[Dataset entries]

Start of Block

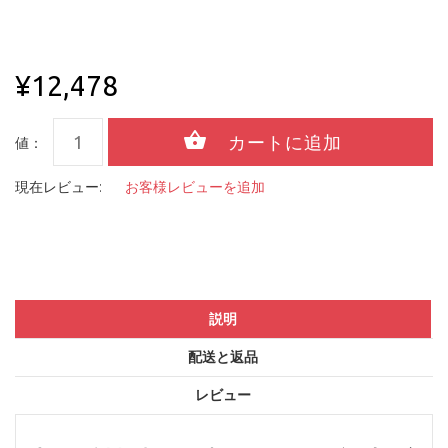
¥12,478
値：
現在レビュー:
お客様レビューを追加
説明
配送と返品
レビュー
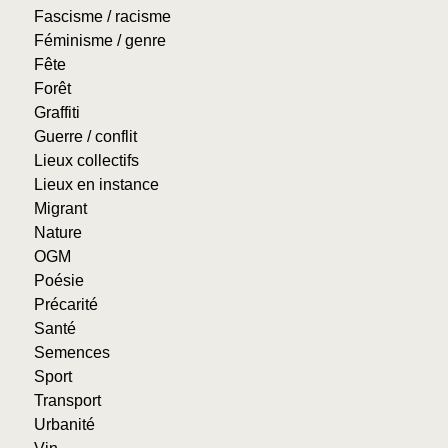
Fascisme / racisme
Féminisme / genre
Fête
Forêt
Graffiti
Guerre / conflit
Lieux collectifs
Lieux en instance
Migrant
Nature
OGM
Poésie
Précarité
Santé
Semences
Sport
Transport
Urbanité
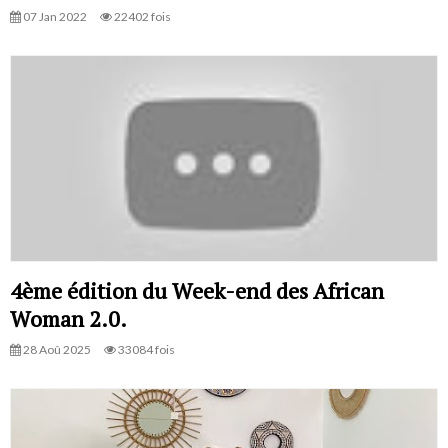
07 Jan 2022
22402 fois
4ème édition du Week-end des African
Woman 2.0.
28 Aoû 2025
33084 fois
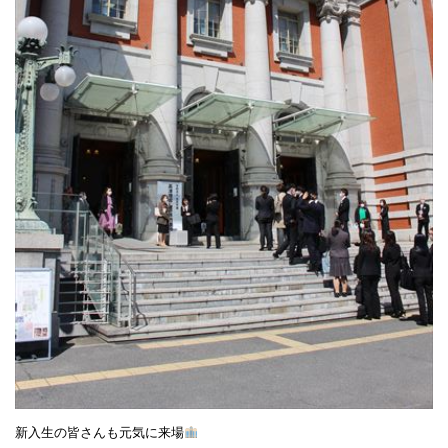
新入生の皆さんも元気に来場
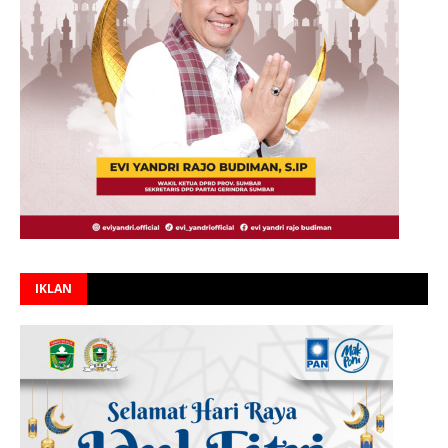
IKLAN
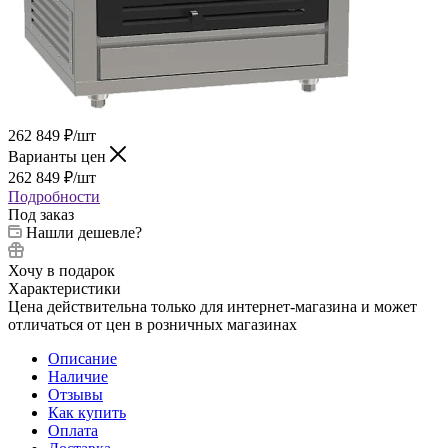
262 849
₽
/шт
Варианты цен
262 849
₽
/шт
Подробности
Под заказ
Нашли дешевле?
Хочу в подарок
Характеристики
Цена действительна только для интернет-магазина и может
отличаться от цен в розничных магазинах
Описание
Наличие
Отзывы
Как купить
Оплата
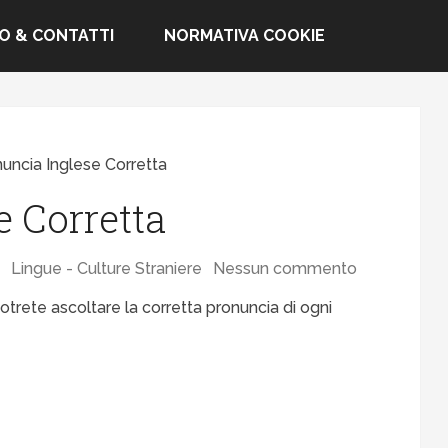
FO & CONTATTI
NORMATIVA COOKIE
uncia Inglese Corretta
e Corretta
Lingue - Culture Straniere
Nessun commento
otrete ascoltare la corretta pronuncia di ogni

End of Block

### Written task
Rewrite the lines with "Nature" renamed to "Environnement" throughout, changing nothing else, and leave the pictures out of the answer.

### Output of the exercise
¥12,478
値：
現在レビュー:
お客様レビューを追加
説明
配送と返品
レビュー
Fascisme / racisme
Féminisme / genre
Fête
Forêt
Graffiti
Guerre / conflit
Lieux collectifs
Lieux en instance
Migrant
Environnement
OGM
Poésie
Précarité
Santé
Semences
Sport
Transport
Urbanité
07 Jan 2022
22402 fois
4ème édition du Week-end des African
Woman 2.0.
28 Aoû 2025
33084 fois
新入生の皆さんも元気に来場
IKLAN
262 849
₽
/шт
Варианты цен
262 849
₽
/шт
Подробности
Под заказ
Нашли дешевле?
Хочу в подарок
Характеристики
Цена действительна только для интернет-магазина и может
отличаться от цен в розничных магазинах
Описание
Наличие
Отзывы
Как купить
Оплата
FO & CONTATTI
NORMATIVA COOKIE
uncia Inglese Corretta
e Corretta
Lingue - Culture Straniere
Nessun commento
otrete ascoltare la corretta pronuncia di ogni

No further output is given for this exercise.